Copy the part of the records that opens with the line containing "right wrist: (260, 270, -6)" and closes with the line containing "left ankle: (387, 465, -24)", both lines included, and nothing else. Scale every keypoint coordinate and depth value by 1.55, rounding each to a whole number with halves rounded up, and leave all other text, including the box lines, unchanged.

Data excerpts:
◇ ◇ ◇ ◇

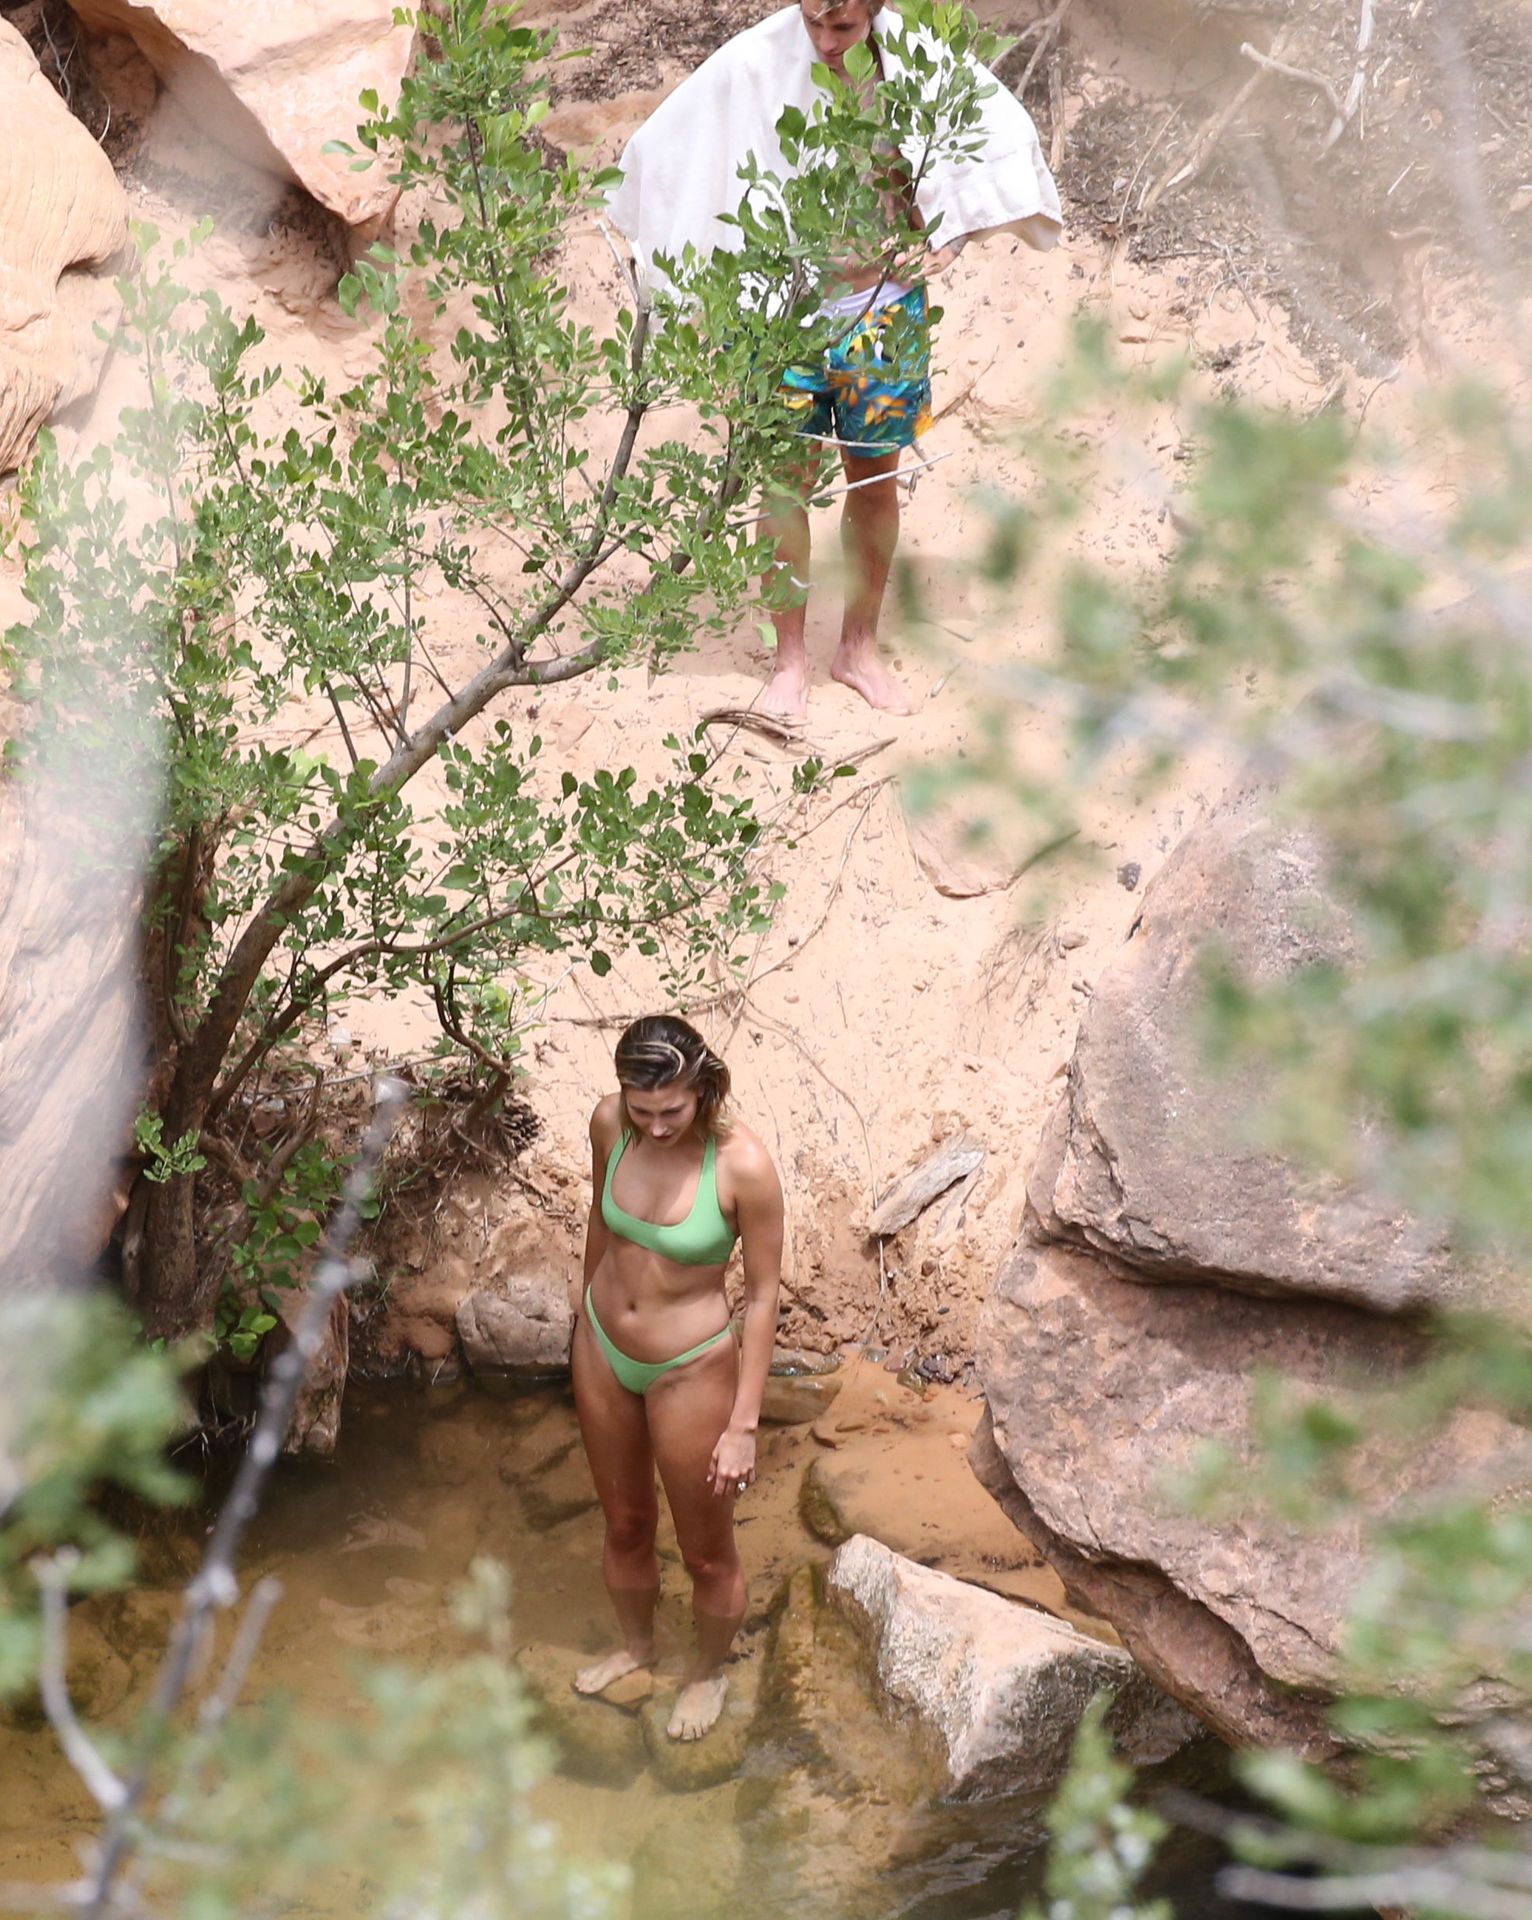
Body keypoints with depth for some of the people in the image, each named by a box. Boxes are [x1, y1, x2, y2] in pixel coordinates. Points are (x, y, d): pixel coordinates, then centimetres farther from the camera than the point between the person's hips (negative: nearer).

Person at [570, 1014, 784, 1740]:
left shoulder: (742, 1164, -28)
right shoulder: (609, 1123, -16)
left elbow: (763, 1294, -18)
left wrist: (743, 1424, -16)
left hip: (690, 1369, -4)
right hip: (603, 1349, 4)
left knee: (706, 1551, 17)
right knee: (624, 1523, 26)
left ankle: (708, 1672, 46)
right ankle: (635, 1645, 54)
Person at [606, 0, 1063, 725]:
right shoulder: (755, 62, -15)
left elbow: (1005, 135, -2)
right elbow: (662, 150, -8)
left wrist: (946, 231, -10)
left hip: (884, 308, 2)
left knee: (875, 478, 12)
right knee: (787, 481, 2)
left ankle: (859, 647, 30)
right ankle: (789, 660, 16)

◇ ◇ ◇ ◇

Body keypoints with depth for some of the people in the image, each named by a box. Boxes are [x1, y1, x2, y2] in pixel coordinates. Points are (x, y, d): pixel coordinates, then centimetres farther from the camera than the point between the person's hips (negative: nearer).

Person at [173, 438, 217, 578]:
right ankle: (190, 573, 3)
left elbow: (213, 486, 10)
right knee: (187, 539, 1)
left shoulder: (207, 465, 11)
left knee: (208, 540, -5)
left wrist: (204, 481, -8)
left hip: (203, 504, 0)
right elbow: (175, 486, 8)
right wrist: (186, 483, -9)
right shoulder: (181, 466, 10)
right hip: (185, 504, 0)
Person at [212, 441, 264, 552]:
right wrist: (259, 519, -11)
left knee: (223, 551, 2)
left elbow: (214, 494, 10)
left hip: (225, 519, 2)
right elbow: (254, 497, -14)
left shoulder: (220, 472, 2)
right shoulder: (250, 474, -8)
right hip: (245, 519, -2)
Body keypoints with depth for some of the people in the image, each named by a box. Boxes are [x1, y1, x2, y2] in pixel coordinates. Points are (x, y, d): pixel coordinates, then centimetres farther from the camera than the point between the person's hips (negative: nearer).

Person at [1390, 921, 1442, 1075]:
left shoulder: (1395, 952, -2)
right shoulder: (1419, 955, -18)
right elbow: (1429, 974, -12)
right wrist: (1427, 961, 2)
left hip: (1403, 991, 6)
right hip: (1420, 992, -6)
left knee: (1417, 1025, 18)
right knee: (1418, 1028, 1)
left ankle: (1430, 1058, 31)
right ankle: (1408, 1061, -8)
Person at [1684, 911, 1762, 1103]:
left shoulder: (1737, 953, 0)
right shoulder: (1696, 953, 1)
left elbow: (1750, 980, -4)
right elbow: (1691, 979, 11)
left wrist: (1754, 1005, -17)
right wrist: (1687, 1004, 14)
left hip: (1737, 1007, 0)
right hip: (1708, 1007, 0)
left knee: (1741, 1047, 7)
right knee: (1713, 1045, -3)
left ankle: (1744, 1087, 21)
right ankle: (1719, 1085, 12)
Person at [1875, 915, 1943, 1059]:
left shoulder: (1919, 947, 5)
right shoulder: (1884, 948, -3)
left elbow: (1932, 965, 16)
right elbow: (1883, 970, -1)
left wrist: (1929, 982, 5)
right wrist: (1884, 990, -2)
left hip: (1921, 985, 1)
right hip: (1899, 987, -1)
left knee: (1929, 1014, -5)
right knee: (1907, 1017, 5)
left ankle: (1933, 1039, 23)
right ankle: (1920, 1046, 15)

◇ ◇ ◇ ◇

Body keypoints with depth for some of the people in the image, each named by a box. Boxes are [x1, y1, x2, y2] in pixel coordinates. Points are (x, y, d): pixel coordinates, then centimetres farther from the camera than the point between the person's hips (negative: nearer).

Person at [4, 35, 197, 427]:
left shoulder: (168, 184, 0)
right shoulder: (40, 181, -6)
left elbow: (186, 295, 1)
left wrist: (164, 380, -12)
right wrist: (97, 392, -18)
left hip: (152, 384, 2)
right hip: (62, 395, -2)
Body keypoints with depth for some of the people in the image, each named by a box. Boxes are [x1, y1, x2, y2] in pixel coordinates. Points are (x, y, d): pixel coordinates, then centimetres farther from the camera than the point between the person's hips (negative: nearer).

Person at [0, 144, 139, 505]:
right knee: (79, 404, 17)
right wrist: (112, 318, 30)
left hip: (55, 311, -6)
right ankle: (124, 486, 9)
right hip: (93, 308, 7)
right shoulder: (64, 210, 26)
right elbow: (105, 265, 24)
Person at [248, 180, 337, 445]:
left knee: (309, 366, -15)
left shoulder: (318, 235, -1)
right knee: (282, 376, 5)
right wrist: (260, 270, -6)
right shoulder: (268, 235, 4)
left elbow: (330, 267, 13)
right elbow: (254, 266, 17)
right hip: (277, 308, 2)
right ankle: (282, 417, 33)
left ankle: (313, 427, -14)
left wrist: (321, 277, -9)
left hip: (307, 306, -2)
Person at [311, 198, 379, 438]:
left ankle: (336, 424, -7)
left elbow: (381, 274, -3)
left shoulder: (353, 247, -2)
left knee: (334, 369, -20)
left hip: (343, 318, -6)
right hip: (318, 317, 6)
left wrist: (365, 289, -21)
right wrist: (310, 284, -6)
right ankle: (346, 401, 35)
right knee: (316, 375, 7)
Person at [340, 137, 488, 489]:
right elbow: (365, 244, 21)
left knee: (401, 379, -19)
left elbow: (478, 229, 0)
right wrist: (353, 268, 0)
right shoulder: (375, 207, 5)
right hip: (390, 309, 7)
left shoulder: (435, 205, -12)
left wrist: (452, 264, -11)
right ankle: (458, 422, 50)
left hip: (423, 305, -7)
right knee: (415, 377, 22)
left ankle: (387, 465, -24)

◇ ◇ ◇ ◇

Expected answer ▸
right wrist: (403, 419, -9)
right shoulder: (415, 364, 6)
left elbow: (512, 414, 20)
right elbow: (394, 412, 26)
right hip: (429, 477, 3)
right ankle: (437, 646, 51)
left ankle: (485, 662, -22)
left wrist: (498, 429, -14)
left hip: (476, 474, -3)
Person at [311, 198, 379, 438]:
left ankle: (521, 657, -11)
left elbow: (591, 425, -5)
left shoulder: (547, 383, -3)
left knee: (518, 572, -31)
left hip: (532, 493, -9)
right hip: (493, 491, 9)
left wrist: (566, 448, -33)
right wrist: (481, 440, -9)
right ankle: (536, 622, 54)
right knee: (490, 581, 11)
Person at [340, 137, 488, 489]:
right elbow: (566, 378, 33)
left knee: (622, 587, -29)
left elbow: (741, 355, 0)
right wrist: (547, 415, 0)
right shoulder: (581, 321, 8)
right hip: (605, 479, 11)
left shoulder: (674, 318, -19)
left wrist: (701, 409, -17)
right ankle: (710, 654, 78)
left hip: (656, 473, -11)
right knee: (643, 584, 34)
left ankle: (600, 721, -37)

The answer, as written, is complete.